Six mois après la dissolution surprise et les élections législatives anticipées, l’Assemblée nationale française s’apprête mercredi à censurer le gouvernement de Michel Barnier, aggravant la crise politique dans laquelle est plongé le pays, toujours sans budget.
A partir de 16h00, les députés examineront deux motions de censure déposées respectivement par l’alliance de gauche et l’extrême droite pour faire tomber le Premier ministre. La censure gouvernementale serait une première en France depuis 1962.
Le suspense est limité, les deux blocs réunissant plus que la majorité des voix nécessaire. Et le sort de Michel Barnier, vétéran de la droite française de 73 ans, ancien négociateur du Brexit, semble scellé trois mois seulement après son arrivée à Matignon.
Les deux motions ont été déposées après que le Premier ministre a déclenché mardi l’article 49.3 de la Constitution, permettant l’adoption d’un texte sans vote sur le budget de la sécurité sociale.

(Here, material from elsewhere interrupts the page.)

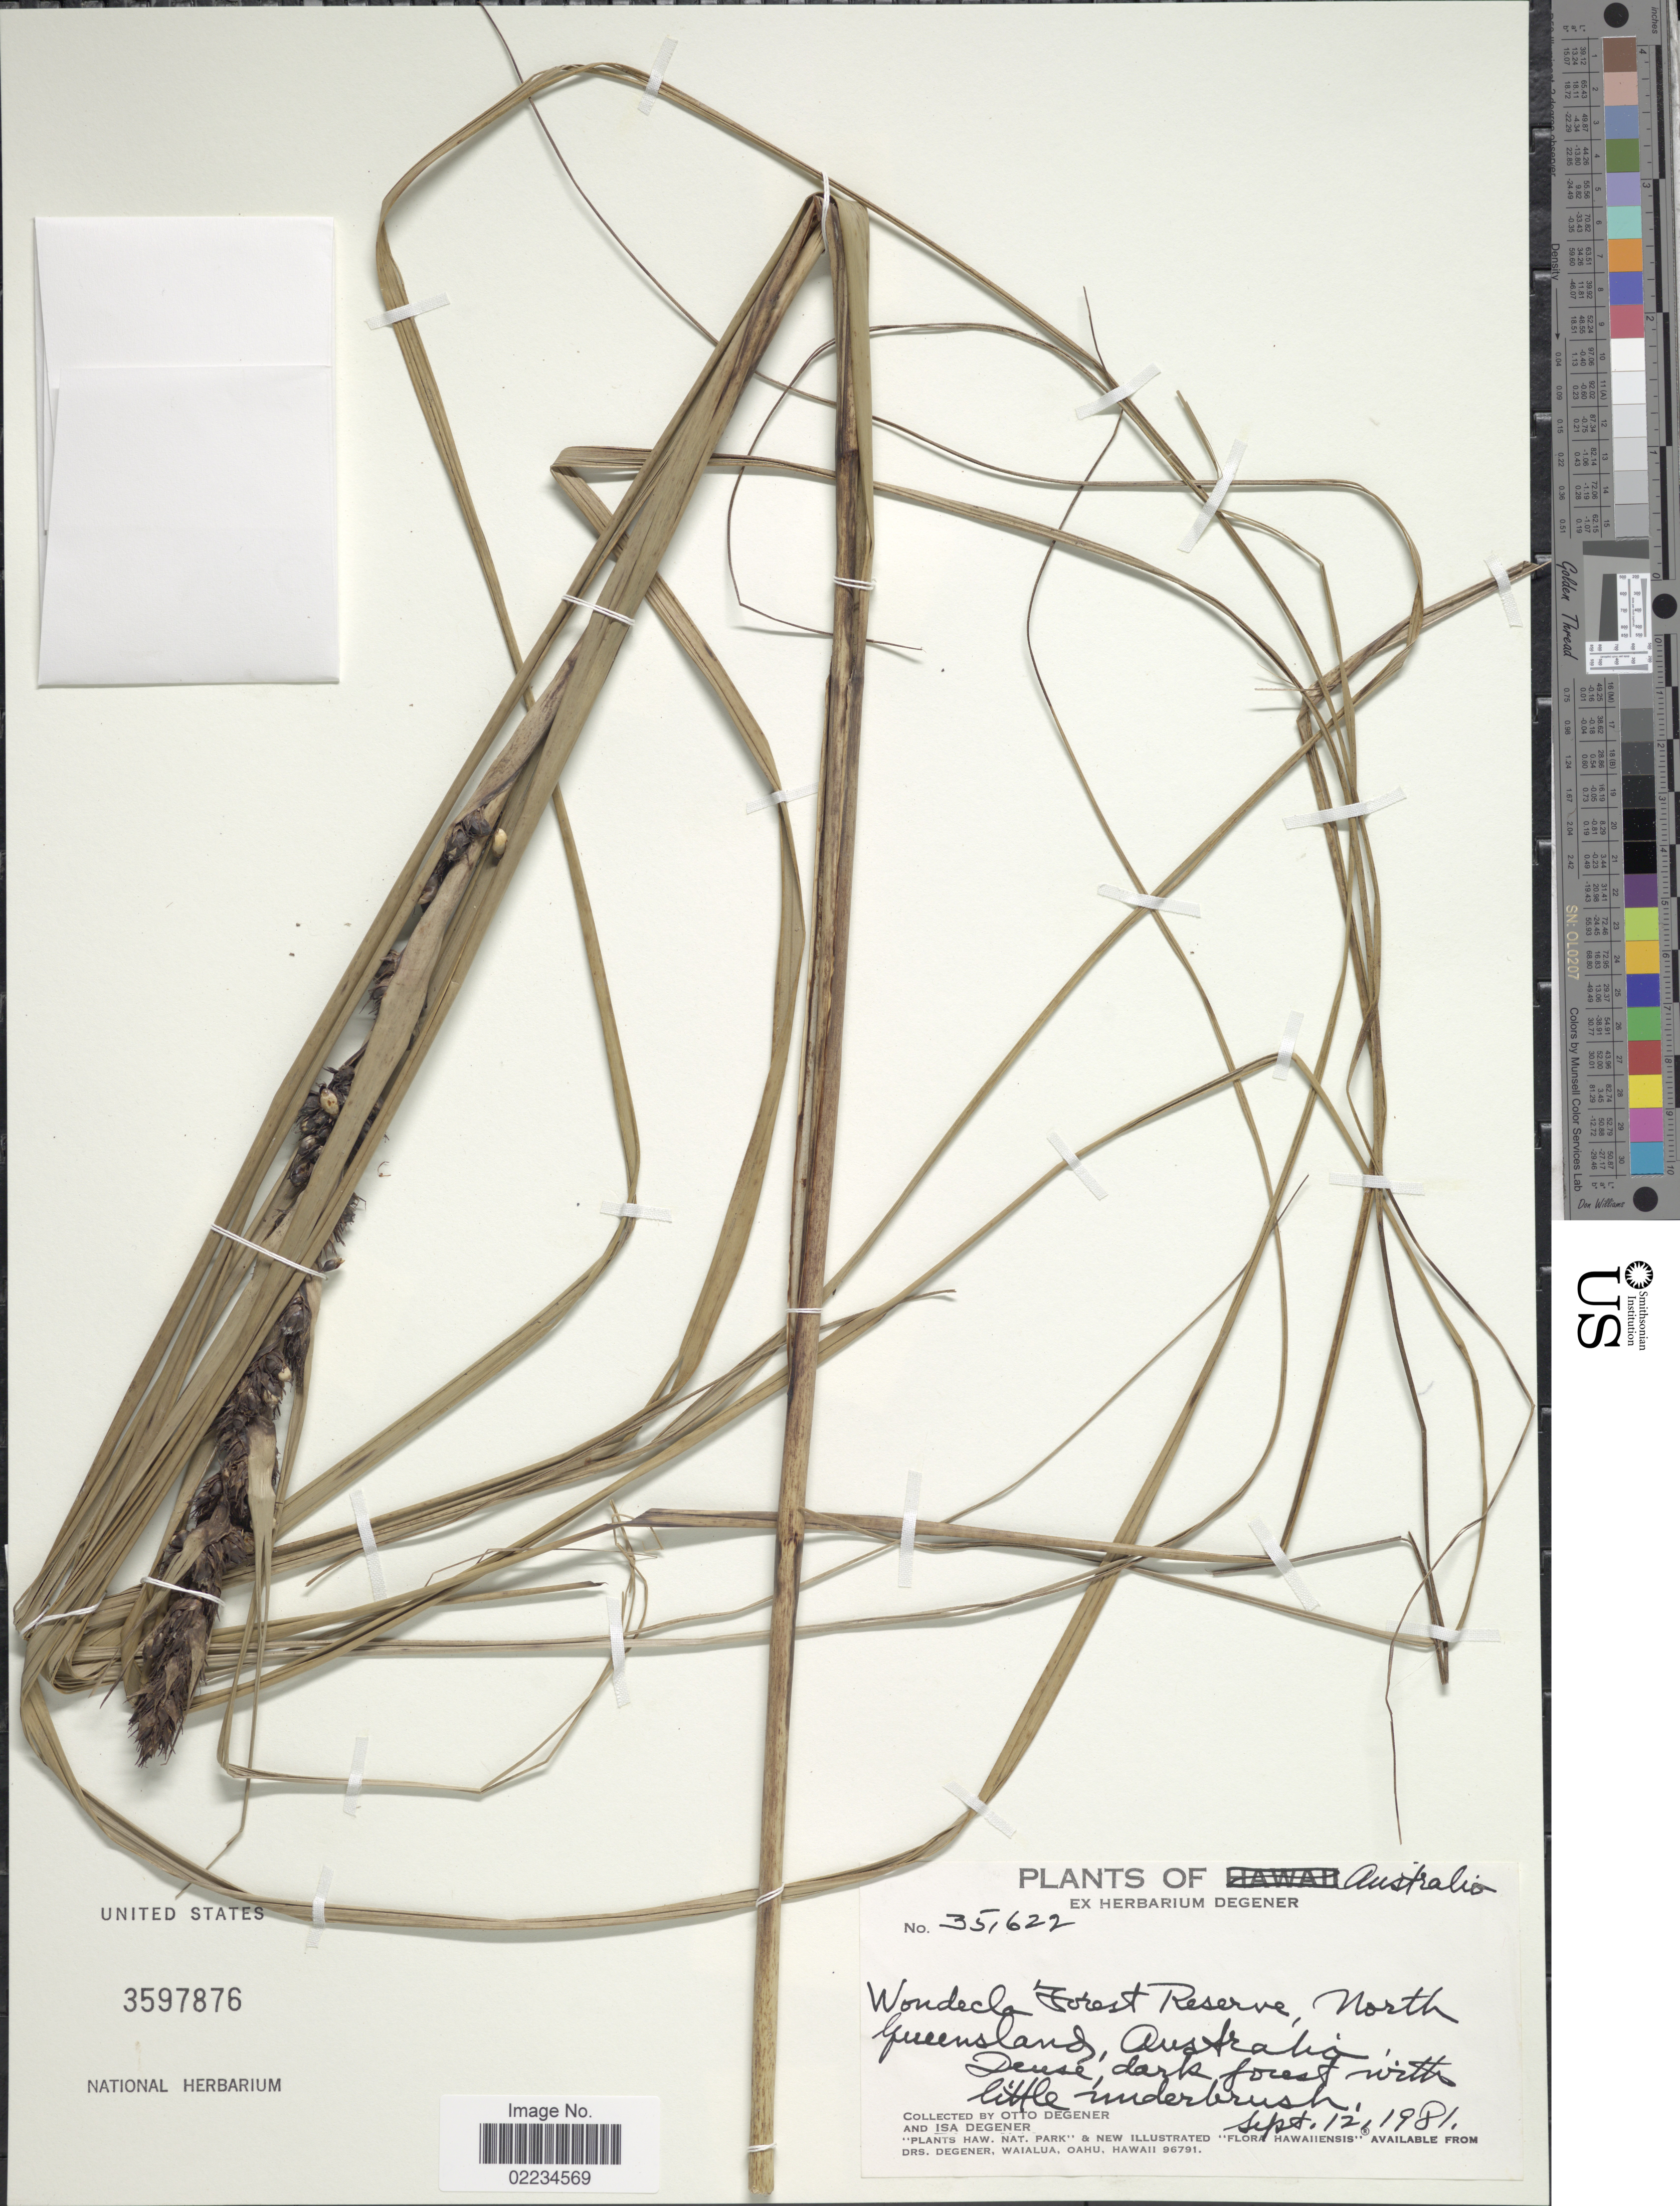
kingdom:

Une décision prise au terme de plusieurs jours d’âpres négociations budgétaires, au cours desquelles il a cédé à plusieurs revendications de l’extrême droite, l’arbitre du match, qui en redemandait toujours.
Le leader du Rassemblement national (RN, extrême droite) Jordan Bardella a réitéré mercredi sur la radio publique France Inter son opposition à “un budget dangereux pour la croissance et le pouvoir d’achat”. Il a également dénoncé « une stratégie de la peur » de la part de l’exécutif, qui brandit depuis plusieurs jours la menace d’une crise budgétaire en cas de renversement du gouvernement.
Face au scénario qui semble inéluctable, Michel Barnier a appelé mardi soir à la télévision à la « responsabilité » des députés pour éviter la censure, dans « le plus grand intérêt du pays ».
Depuis Riyad, le président Emmanuel Macron, dont la décision de dissoudre l’Assemblée nationale en juin a plongé le pays dans la crise, a affirmé de son côté qu’il ne pouvait « pas croire au vote de censure » du gouvernement.
Des mois de crise
Le chef de l’Etat a appelé à “ne pas effrayer les gens” en évoquant un risque de crise financière. Mais Michel Barnier a de son côté répété que la censure rendrait « tout plus difficile et plus grave », alors que les signaux sont déjà, selon lui, rouges sur les plans budgétaire, financier, économique et social.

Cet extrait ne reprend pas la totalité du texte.